→ Reading text
=== Begin Enclosure ===

Swimming

pexels-photo-261185.jpegMy black one-piece is a little tight, but it’s reliable, holding my body firmly but gently in an almost therapeutic embrace. I gained twenty pounds last year, partly because of a chronic foot injury and partly, I think, because I broke my no-diet rule with an allergy diet, triggering my body’s starvation signals with several weeks of brown rice and vegetables. I ruled out any food allergies, though, which I guess was worth it. But now I have some work to do, to convince my hard-pressed body that I won’t try to starve her again. She’s hyper-sensitive to that, since I have starved her in the past. When I count calories now it’s as much to make sure I don’t go below 1800 as above 2000. Either way can trigger weight gain.

But I’m not really thinking about that as I tie my short hair back with two cloth-covered elastics and step quickly into the shower at the gym. I rotate my right arm and smile when there’s no pain. A shoulder injury from more than a year ago had kept me from two of my favorite activities — yoga and swimming — but just this last week it has felt better enough that I’m going to go for a swim. I squeeze the excess water out of my hair and hold my towel at arm’s length as I pad damply through the locker room and to the pool. I hang my towel on a hook, pick up a blue kick board, and look for a free lane. I’m a little awkward lowering myself to a seated position on the cool tile, but once I slip into the water I’m in a different world, and my body is different, too. I position my goggles onto my eyes, make sure they’re watertight, then dive under the floating line to the free lane.

=== End Enclosure ===

→ Directions for this task
According to the swimming text, which two favorite activities did the shoulder injury keep the writer from?

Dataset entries
=== Begin Enclosure ===

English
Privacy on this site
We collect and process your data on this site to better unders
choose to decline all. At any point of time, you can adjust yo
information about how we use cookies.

=== End Enclosure ===
=== Begin Enclosure ===

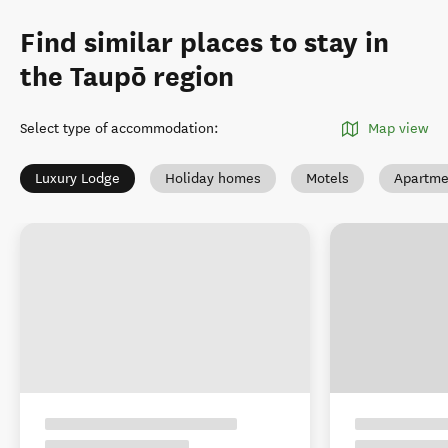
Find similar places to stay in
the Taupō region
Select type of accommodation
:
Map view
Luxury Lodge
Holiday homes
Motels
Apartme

=== End Enclosure ===

→ Solution to this problem
Yoga and swimming.